The stories of hundreds of Bronx African Americans who have transformed the borough’s character since the 1930s have been made public through a new digital archive at Fordham’s Bronx African American History Project.
The archive, made available through the Department of African and African-American Studies and Fordham Libraries, consists of downloadable audio files and verbatim transcripts of interviews conducted by researchers from 2002 to 2013.
“This took years of incredibly hard work,” said Mark Naison, PhD, professor of history and African and African-American studies and principal investigator of the project. He said that the transcriptions were completed over the past two years by Fordham undergraduates, with the exception of a handful of people from outside of Fordham, who helped when interviews were conducted in French.Those French-language interviews represent the organic nature of the project as it grew from an American focus to one that encompassed recent immigrants from Africa—both Anglophone and Francophone. Naison said that the African diaspora in the Bronx also included Afro-Caribbean and Afro-Latino immigrants.
The archive also includes interviews with white families who stayed on as neighborhoods went through demographic transformations. Naison said that in the 1940s and 1950s, the Bronx was “incredibly diverse” as the borough transformed. White flight didn’t happen in a flash.
The racial mixing inspired a musical history, too, which has become an overarching theme that evolved through the interviews, said Naison. Similarly, as one oral account led to the next, it became obvious to the researchers that they should include the wave of African immigration, which by the 21st century had grown to be one of the largest in the Western Hemisphere.

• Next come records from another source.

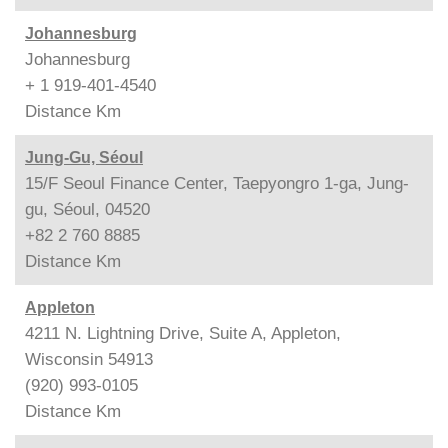
Johannesburg
Johannesburg
+ 1 919-401-4540
Distance
Km
Jung-Gu, Séoul
15/F Seoul Finance Center, Taepyongro 1-ga, Jung-
gu, Séoul, 04520
+82 2 760 8885
Distance
Km
Appleton
4211 N. Lightning Drive, Suite A, Appleton,
Wisconsin 54913
(920) 993-0105
Distance
Km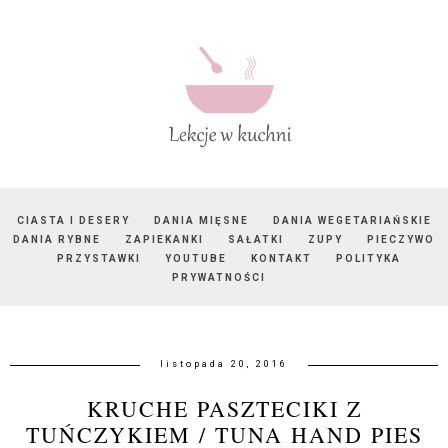
CIASTA I DESERY
DANIA MIĘSNE
DANIA WEGETARIAŃSKIE
DANIA RYBNE
ZAPIEKANKI
SAŁATKI
ZUPY
PIECZYWO
PRZYSTAWKI
YOUTUBE
KONTAKT
POLITYKA
PRYWATNOŚCI
listopada 20, 2016
KRUCHE PASZTECIKI Z
TUŃCZYKIEM / TUNA HAND PIES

In 2006, Sudanese native Jane Edward, PhD, a clinical assistant professor in the African and African-American studies department, joined the oral history project to engage the growing African community. She and Naison went to events, schools, and organizations, eventually gaining the trust of the communities. Edward, an ethnographer by training, had to veer from the established protocols of the project, creating separate questionnaires and release forms tailored to the community concerns, as issues of undocumentation left some afraid to speak.

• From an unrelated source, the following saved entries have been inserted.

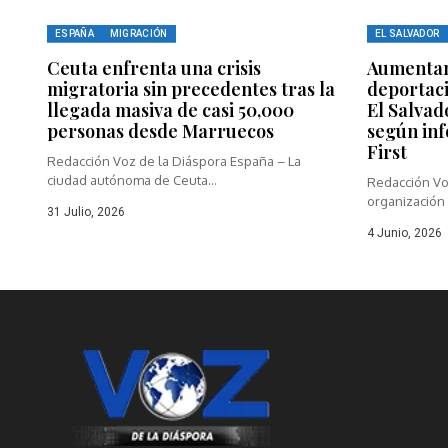
ESPAÑA
MIGRACIÓN
EL SALVADOR
Ceuta enfrenta una crisis
Aumentan 
migratoria sin precedentes tras la
deportaci
llegada masiva de casi 50,000
El Salvad
personas desde Marruecos
según in
First
Redacción Voz de la Diáspora España – La
ciudad autónoma de Ceuta...
Redacción Vo
organización 
31 Julio, 2026
4 Junio, 2026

“It ties to my own experience as an immigrant from South Sudan,” said Edward. “It is also a contemporary history, so it changes all the time.”
The project moved from gathering oral history to organizing and uploading the transcripts and recordings, with an eye toward preserving the borough’s history for the long haul, said Damien Strecker. A doctoral candidate in history, Strecker worked with Fordham Libraries to archive the project.
“You don’t want them collecting dust,” he said. “You want them available for scholars, but also you also want a kid in a Bronx middle school or high school to be able to Google them and find them.”
Even with the technical issues he faced in creating the archive with such large files, Strecker said he still was pulled in by the personal histories.
“The stories can latch on to you,” he said. “The real gold is the average working person sharing his or her life experience.”
One end result of putting the archive online for the public may be to raise Fordham’s profile in the Bronx. Project participant Andrea Ramsey, FCRH ‘86, said that when she was growing up she often went to the Bronx Zoo and the New York Botanical Gardens near the campus, but she didn’t know much about Fordham “other than that it was a Catholic organization or school.”
“I love Fordham, and I went here as an adult,” she said. “But when I was growing up I wasn’t aware of [it].”
Bob Gumbs, a local historian and project organizer, said he knew of very little in terms of contact between Fordham and the residents of the south Bronx before the project got underway in 2002.
“Fordham was a world away,” he said. “So I think this project has given the University a new identity in a positive way.”